Get Fit with These Six Pool Exercises
Pools aren’t just for kids. Water fitness can be a low impact way for adults to get some extra exercise. Read on to discover water-based exercises focused on improving balance and coordination, as well as some exercises that use natural water resistance for building muscle.
Defy gravity with this superhero inspired exercise. Stand near the pool’s edge. Sweep your hands back and forth to provide stability while you run up the pool wall and back down to the floor. Repeat several times, alternating your leading leg.
Strengthen your core even if you have weak upper body strength. Hold a pool noodle in your hands parallel to your body. Press it down into the water until your head is just above the water, keeping that back straight for 1 – 2 minutes.
Use pool noodles in a variety of exercises.

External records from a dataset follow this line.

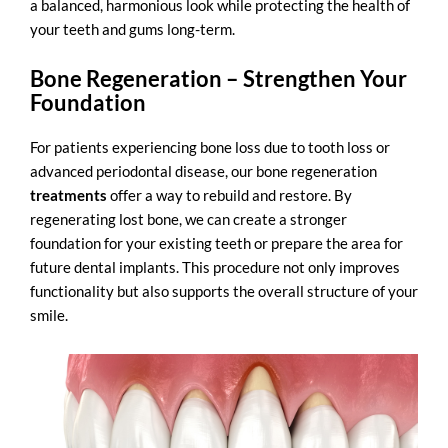
a balanced, harmonious look while protecting the health of
your teeth and gums long-term.
Bone Regeneration – Strengthen Your
Foundation
For patients experiencing bone loss due to tooth loss or
advanced periodontal disease, our
bone regeneration
treatments
offer a way to rebuild and restore. By
regenerating lost bone, we can create a stronger
foundation for your existing teeth or prepare the area for
future dental implants. This procedure not only improves
functionality but also supports the overall structure of your
smile.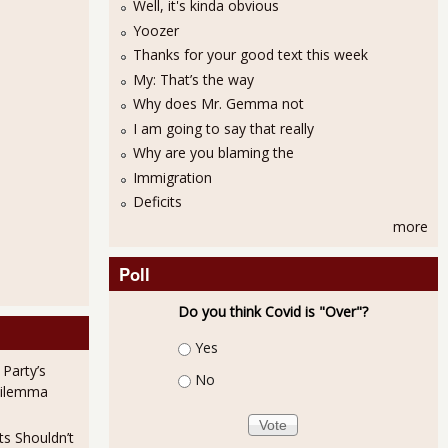
Well, it's kinda obvious
Yoozer
Thanks for your good text this week
My: That’s the way
Why does Mr. Gemma not
I am going to say that really
Why are you blaming the
Immigration
Deficits
more
 bad: How a beloved "nonprofit" creates executives that are flushed with
Poll
Do you think Covid is "Over"?
Choices
Yes
 Party’s
No
Dilemma
ts Shouldn’t
 A multinational corporation warehouses dementia patients for $74,000 a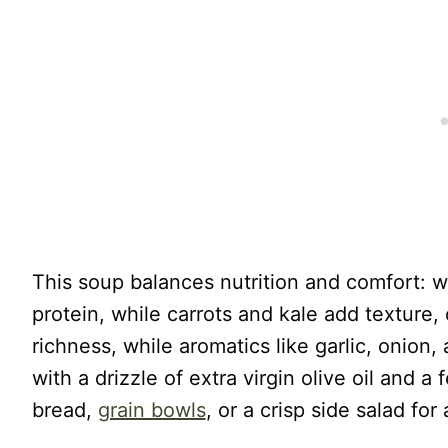
This soup balances nutrition and comfort: 
protein, while carrots and kale add texture, c
richness, while aromatics like garlic, onion,
with a drizzle of extra virgin olive oil and a
bread,
grain bowls
, or a crisp side salad for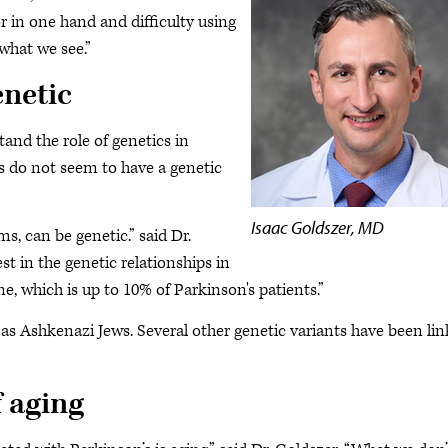
or in one hand and difficulty using
what we see.”
enetic
and the role of genetics in
s do not seem to have a genetic
Isaac Goldszer, MD
ms, can be genetic.” said Dr.
t in the genetic relationships in
ne, which is up to 10% of Parkinson's patients.”
as Ashkenazi Jews. Several other genetic variants have been li
f aging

Sit on a noodle in the water and bicycle yourself around the pool. Next, sweep your arms back and forth to move backwards. Lean back onto a noodle, legs extended, then pull your knees up to your chest in a crunch motion. Hold a noodle underwater at arm’s length, knees tucked to your chest. Shoot your legs out straight behind you into a plank, holding for up to a minute before repeating.
Double Leg Lift
Lean against the pool edge or on a noodle in water that is at least chest deep, arms extended along the sides. Lift your legs up to the surface, keeping them straight and together. Push your legs back down against your body’s natural buoyancy. Repeat several times.
Water adds several degrees of difficulty to this simple exercise. Standing chest deep in water, do a jumping jack like you would out of water but don’t bring your hands out of the water. Bring your legs back together at the end, but continue immediately into the next interval, before your feet touch the pool floor. Do this in the deep end to add difficulty.
These take advantage of water’s resistance to help you build muscle. Hold a water weight at your waist and curl it up to your chest, keeping the whole movement underwater. Hold a pair of water weights at your hips then lift them outward and up to the surface in a lateral raise. Push them back down before they break the surface. Perform a front raise by holding your arms out parallel with the surface, water weight in hand. Press the weight down to your waist, keeping your arms straight. Lift the weight back up in the same motion, keeping the exercise under water. Don’t stop for rest to add difficulty.